* [TASK TO CARRY OUT]
Pick the lines holding the string "Your" out of the records and copy them.

Data entries
'''
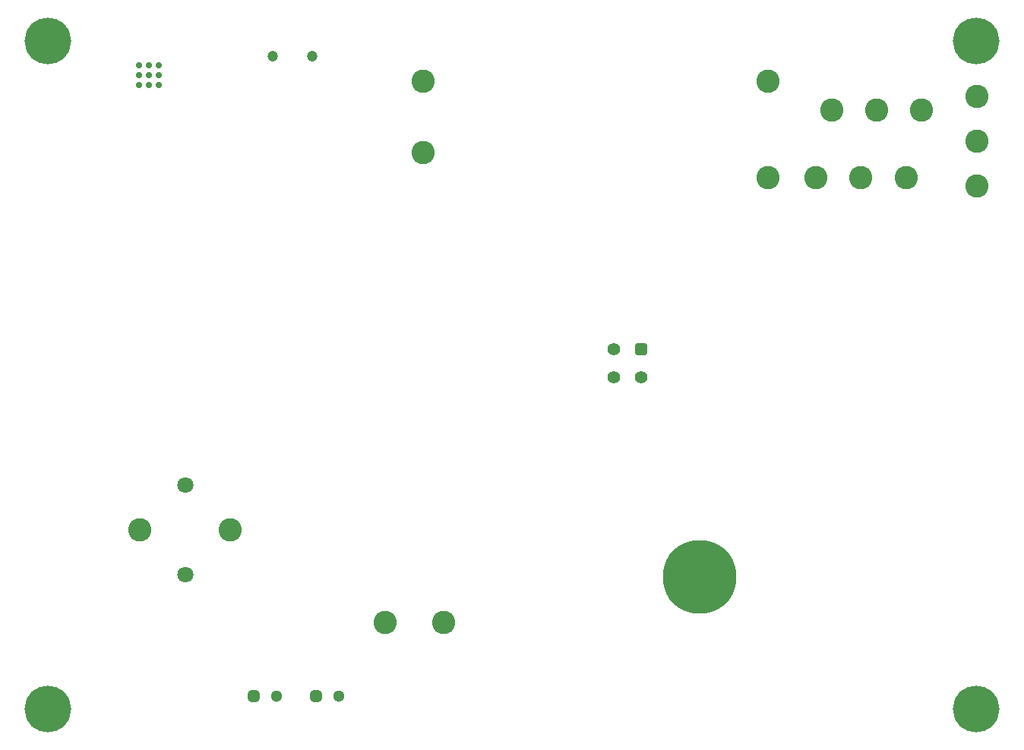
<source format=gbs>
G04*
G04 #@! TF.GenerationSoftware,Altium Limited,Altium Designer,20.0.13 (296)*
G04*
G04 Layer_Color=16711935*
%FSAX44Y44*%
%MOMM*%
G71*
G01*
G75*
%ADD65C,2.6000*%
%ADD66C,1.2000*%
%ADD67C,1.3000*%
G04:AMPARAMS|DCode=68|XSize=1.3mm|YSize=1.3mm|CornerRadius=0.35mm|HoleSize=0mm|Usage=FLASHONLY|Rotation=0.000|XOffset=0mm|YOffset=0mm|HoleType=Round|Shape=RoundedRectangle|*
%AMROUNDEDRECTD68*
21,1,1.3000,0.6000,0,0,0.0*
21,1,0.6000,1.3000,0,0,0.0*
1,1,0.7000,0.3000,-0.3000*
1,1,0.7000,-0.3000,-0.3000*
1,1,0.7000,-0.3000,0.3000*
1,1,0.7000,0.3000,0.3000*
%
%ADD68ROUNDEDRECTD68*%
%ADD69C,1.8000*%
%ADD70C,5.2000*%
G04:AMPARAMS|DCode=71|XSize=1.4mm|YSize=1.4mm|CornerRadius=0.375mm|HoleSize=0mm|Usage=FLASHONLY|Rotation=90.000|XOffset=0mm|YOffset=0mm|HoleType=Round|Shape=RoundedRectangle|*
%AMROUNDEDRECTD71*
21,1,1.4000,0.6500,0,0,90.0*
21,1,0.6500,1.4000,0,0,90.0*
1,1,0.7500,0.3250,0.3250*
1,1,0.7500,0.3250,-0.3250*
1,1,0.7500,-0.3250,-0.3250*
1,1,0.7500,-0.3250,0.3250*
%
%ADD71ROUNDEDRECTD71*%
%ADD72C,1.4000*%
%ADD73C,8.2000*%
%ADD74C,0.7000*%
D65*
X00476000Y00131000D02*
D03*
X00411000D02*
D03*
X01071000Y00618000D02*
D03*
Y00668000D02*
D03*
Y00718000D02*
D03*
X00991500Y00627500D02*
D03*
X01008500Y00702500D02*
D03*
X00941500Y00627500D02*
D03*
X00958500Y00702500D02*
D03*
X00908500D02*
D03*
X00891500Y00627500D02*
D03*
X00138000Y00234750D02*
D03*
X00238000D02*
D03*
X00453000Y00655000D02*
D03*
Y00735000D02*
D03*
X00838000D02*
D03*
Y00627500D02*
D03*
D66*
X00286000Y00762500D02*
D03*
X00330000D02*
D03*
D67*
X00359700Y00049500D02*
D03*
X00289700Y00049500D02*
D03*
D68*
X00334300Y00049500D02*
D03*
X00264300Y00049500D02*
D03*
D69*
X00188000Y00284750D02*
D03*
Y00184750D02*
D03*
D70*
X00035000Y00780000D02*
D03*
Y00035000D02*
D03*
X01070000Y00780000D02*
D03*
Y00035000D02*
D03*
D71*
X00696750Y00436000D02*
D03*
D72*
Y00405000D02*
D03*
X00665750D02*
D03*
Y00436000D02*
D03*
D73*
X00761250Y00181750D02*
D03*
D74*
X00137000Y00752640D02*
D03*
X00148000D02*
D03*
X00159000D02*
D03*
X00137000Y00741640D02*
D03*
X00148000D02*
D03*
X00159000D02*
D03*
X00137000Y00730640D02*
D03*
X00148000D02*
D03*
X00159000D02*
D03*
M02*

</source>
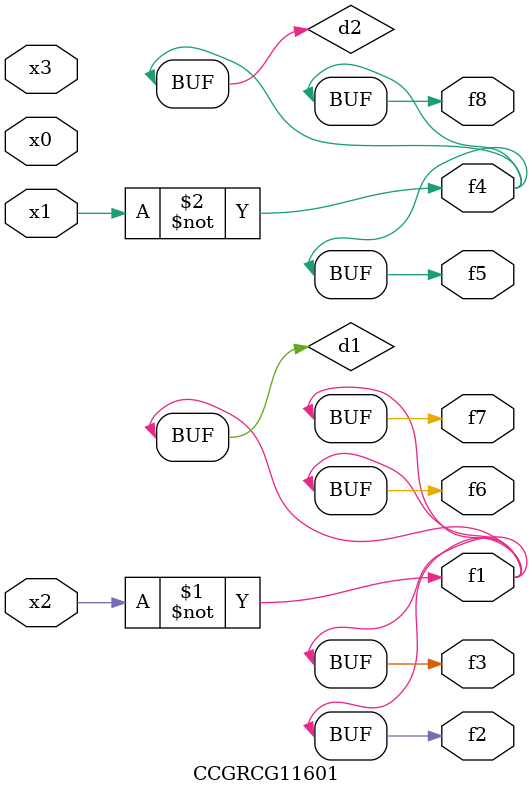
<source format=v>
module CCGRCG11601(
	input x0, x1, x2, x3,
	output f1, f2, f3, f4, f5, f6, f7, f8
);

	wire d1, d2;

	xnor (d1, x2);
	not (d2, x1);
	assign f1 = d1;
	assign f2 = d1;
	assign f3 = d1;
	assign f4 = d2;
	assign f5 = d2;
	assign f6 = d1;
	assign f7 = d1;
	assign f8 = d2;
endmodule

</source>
'''
'''
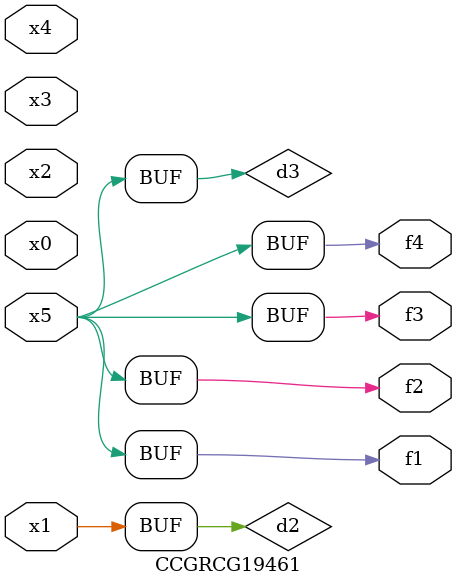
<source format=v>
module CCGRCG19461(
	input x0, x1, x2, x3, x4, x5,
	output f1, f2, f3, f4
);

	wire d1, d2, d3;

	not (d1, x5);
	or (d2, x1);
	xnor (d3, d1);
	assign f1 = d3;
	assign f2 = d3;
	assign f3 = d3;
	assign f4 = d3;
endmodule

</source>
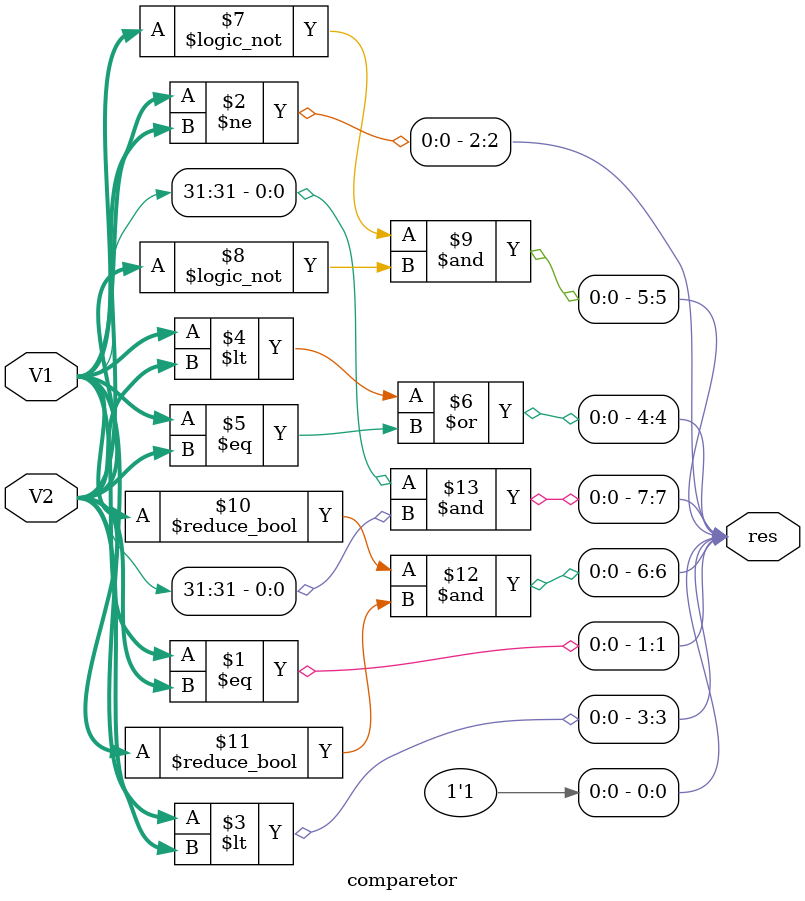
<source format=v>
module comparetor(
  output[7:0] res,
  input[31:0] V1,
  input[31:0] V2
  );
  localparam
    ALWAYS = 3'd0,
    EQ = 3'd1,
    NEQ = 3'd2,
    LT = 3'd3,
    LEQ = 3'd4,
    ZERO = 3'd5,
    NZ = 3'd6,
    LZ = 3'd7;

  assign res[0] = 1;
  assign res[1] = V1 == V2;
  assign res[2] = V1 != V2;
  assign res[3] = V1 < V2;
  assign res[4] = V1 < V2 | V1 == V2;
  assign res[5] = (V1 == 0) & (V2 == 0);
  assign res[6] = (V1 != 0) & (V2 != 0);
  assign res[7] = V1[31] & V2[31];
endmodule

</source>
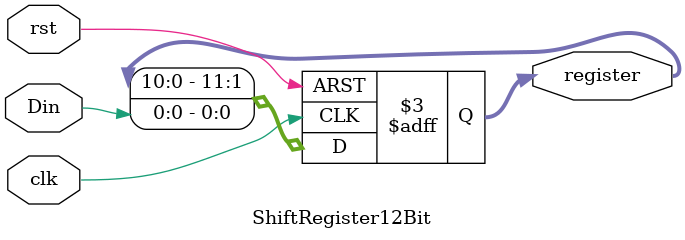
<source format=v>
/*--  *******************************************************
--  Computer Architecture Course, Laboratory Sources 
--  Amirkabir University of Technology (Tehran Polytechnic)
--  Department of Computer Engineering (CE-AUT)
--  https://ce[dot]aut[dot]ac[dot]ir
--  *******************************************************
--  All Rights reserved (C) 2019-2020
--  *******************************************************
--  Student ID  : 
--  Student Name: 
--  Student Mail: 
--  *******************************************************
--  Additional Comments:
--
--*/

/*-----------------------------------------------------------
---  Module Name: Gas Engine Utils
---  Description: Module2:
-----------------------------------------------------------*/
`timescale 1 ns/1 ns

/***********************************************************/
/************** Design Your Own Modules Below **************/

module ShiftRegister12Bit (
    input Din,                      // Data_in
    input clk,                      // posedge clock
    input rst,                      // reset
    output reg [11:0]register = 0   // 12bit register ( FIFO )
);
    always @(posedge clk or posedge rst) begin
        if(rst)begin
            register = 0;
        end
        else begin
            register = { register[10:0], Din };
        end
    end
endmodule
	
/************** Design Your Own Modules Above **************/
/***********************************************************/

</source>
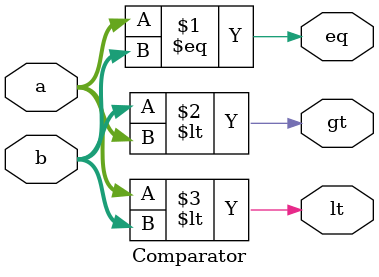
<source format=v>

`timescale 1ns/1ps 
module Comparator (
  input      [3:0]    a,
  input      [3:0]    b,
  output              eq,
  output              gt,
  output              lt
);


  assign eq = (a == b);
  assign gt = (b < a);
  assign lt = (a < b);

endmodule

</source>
'''
* [RESPONSE TO THE EXERCISE]
/************** Design Your Own Modules Below **************/
/************** Design Your Own Modules Above **************/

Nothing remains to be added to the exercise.